Going Public: The State-Action Requirement of Due Process in Foreclosure Litigation
Clearinghouse Review, Vol. 43, 2010
12 Pages Posted: 31 Jan 2015
Date Written: January 1, 2010
The companion article to this one, Lassiter Notwithstanding: The Right to Counsel in Foreclosure Actions, argues that appointment of counsel is required in foreclosure-related judicial proceedings under the due process clause of the Fourteenth Amendment. A threshold requirement to Fourteenth Amendment due process claims, however, is that the action complained of constitutes “state action.” Here I discuss whether foreclosure-related judicial proceedings can meet that threshold requirement. I also discuss whether state constitutions provide more fertile ground for claims that foreclosure-related judicial proceedings violate due process.
The term “foreclosure-related judicial proceedings” is intended to cover foreclosures in judicial-foreclosure states and the court proceedings related to foreclosure in nonjudicial foreclosure states. In judicial-foreclosure states, mortgage lenders or servicers (hereinafter collectively referred to as “lenders”) must file a court action in order to foreclose on a mortgage. In nonjudicial-foreclosure states, lenders may foreclose through the mortgage or lending contract by exercising a power-of-sale clause. Judicial proceedings in nonjudicial-foreclosure states are initiated only when a debtor seeks an injunction against foreclosure, brings an affirmative case challenging the underlying loan or failure to comply with foreclosure statutes, or files for bankruptcy, the last triggering an automatic stay of the foreclosure.

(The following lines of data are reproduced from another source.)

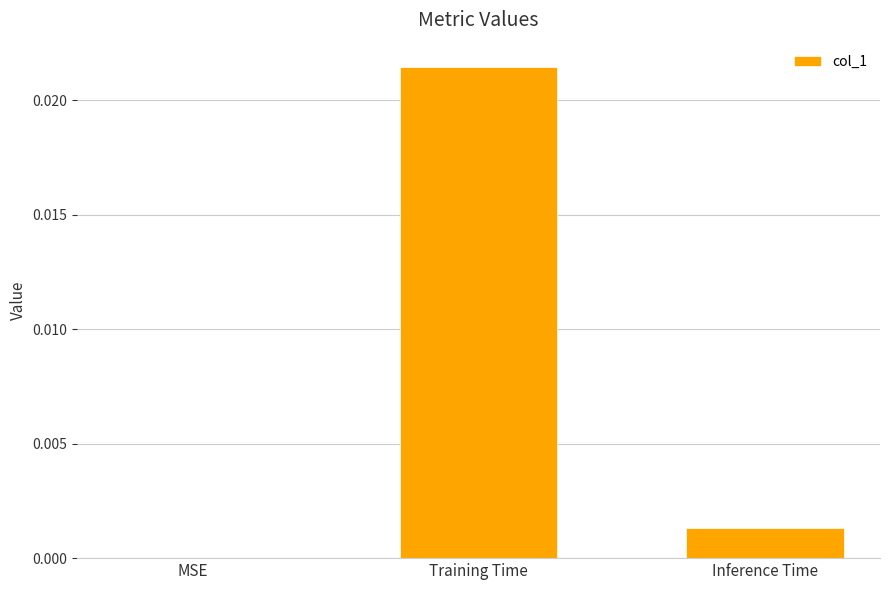

At which category does the chart reach its peak across all series?

Training Time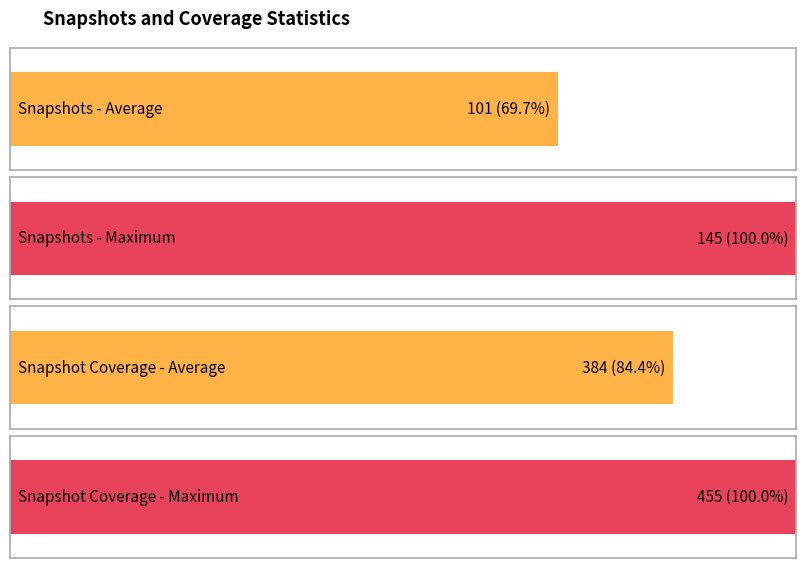

List the series in order of their overall mean, lowest first.

snapshots, snapshot_cov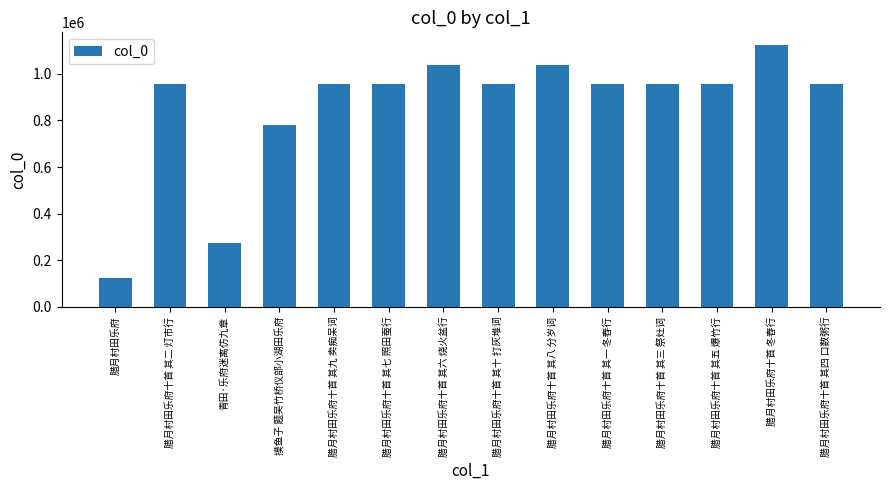

What is the sum of the values at 腊月村田乐府 and 腊月村田乐府十首 其一 冬舂行?

1079893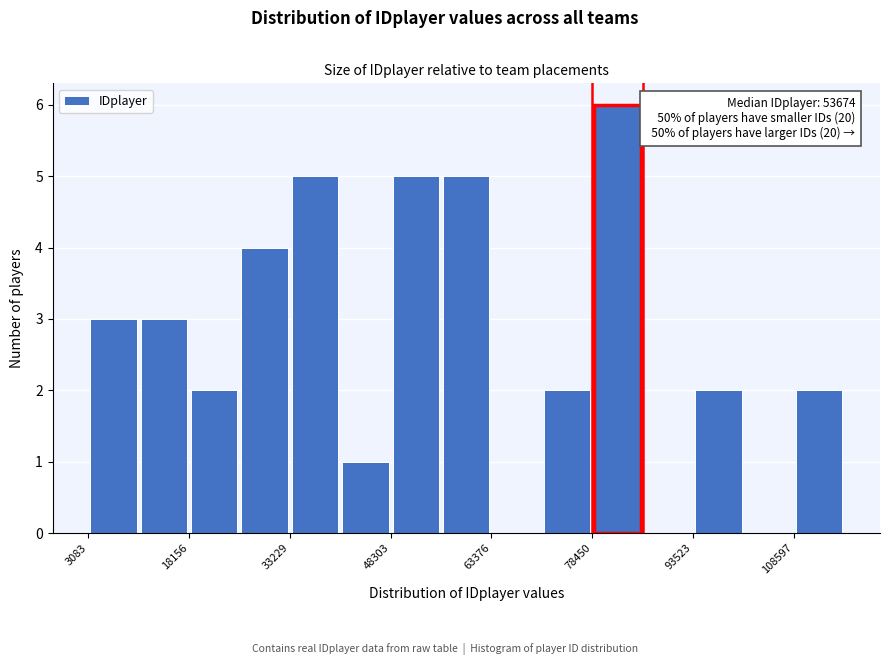

Read against the x-axis, roughly where is the centre of the tallest bar?

82000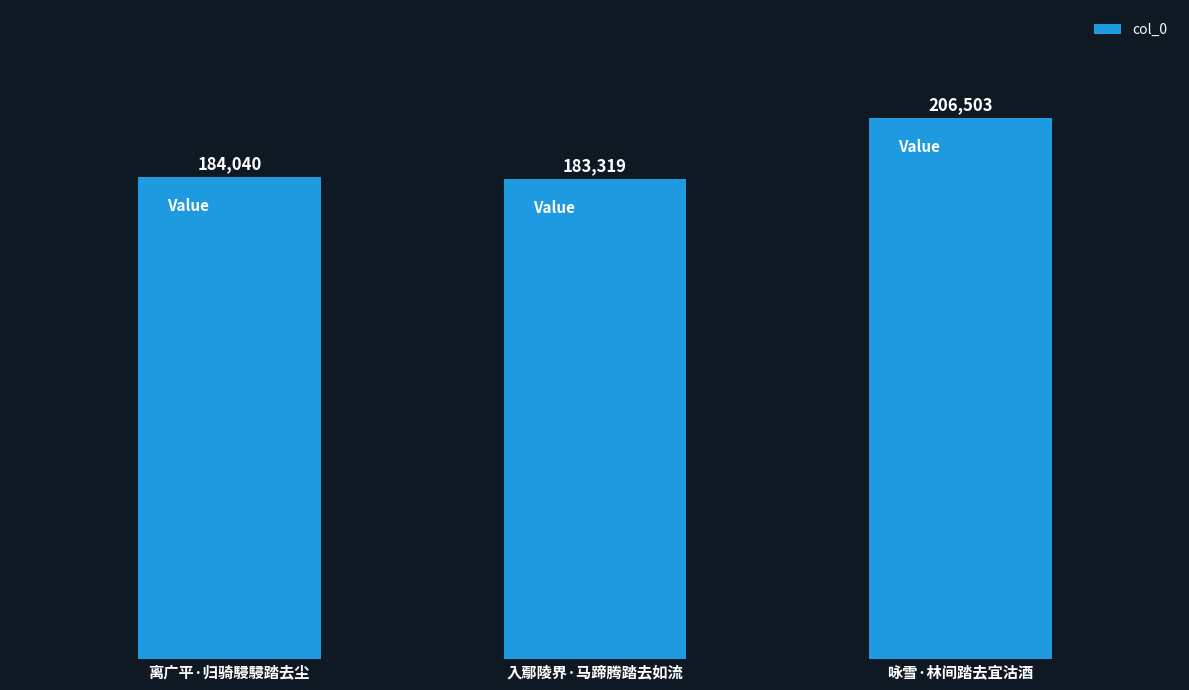

What is the ratio of the value at 离广平·归骑駸駸踏去尘 to the value at 入鄢陵界·马蹄腾踏去如流?

1.0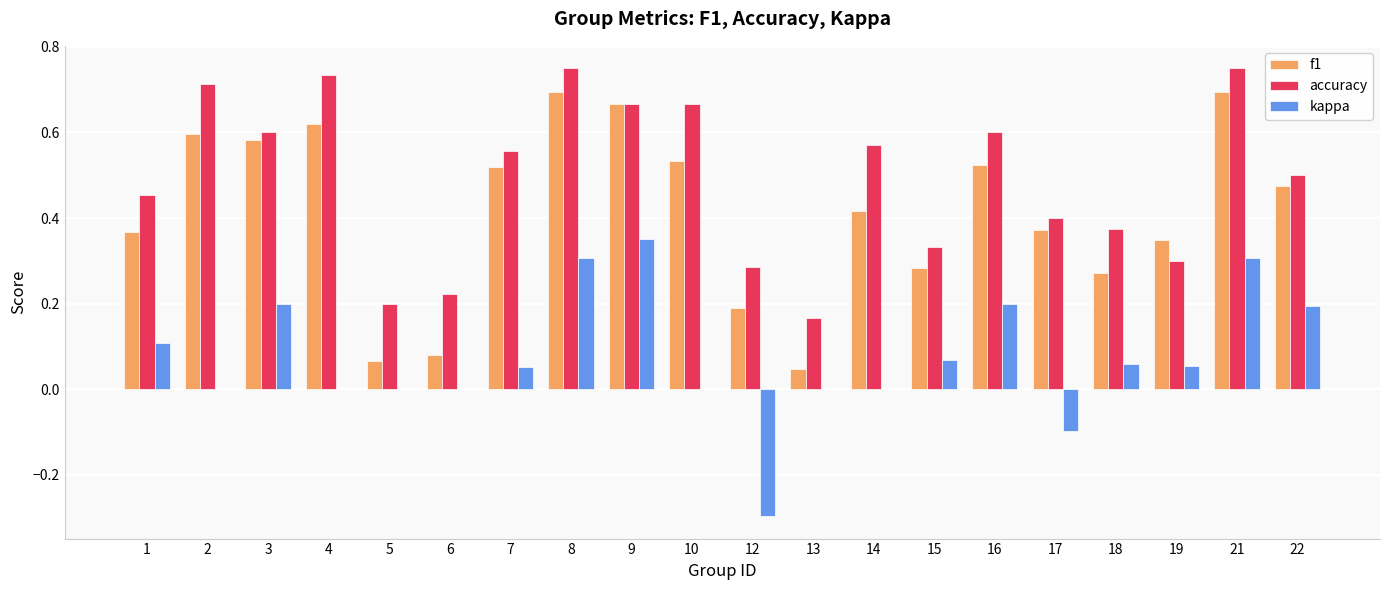

Between 4 and 13, which series saw the biggest shift?

f1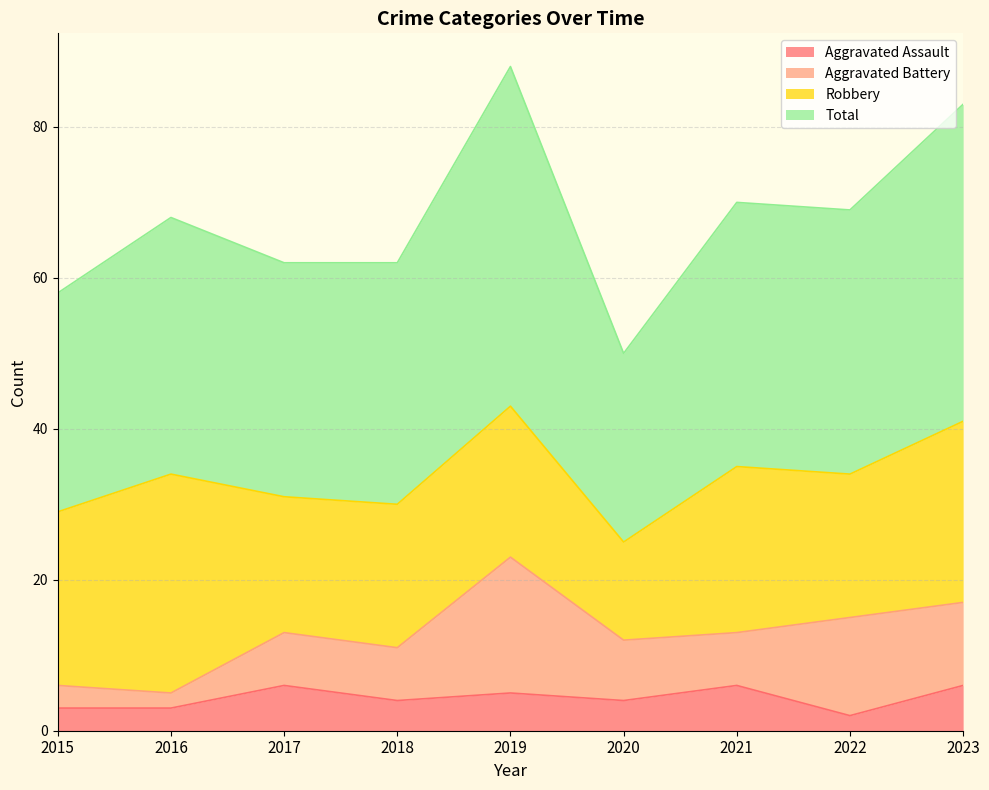

What is the difference between the highest and lowest values at 2016?

65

I conclude here that strong state-action arguments support Fourteenth Amendment due process claims in judicial-foreclosure states, but the same is not necessarily true in nonjudicial-foreclosure states under ordinary circumstances. In both types of states, however, such claims may succeed under state constitutional law because state constitutions may have more liberal “state-action” requirements or alternatively might not require state action at all. Note that certain recent developments that I do not take up here may greatly strengthen the argument for state action. For instance, I do not discuss whether receiving fed- eral bailout money might transform lenders into state actors. Nor do I exam- ine whether federal entities such as the Federal National Mortgage Association (Fannie Mae), the Federal Home Loan Corporation (Freddie Mac), and the U.S. Department of Veterans Affairs might be considered state actors under the due process clause of the Fifth Amendment by virtue of their governmental status.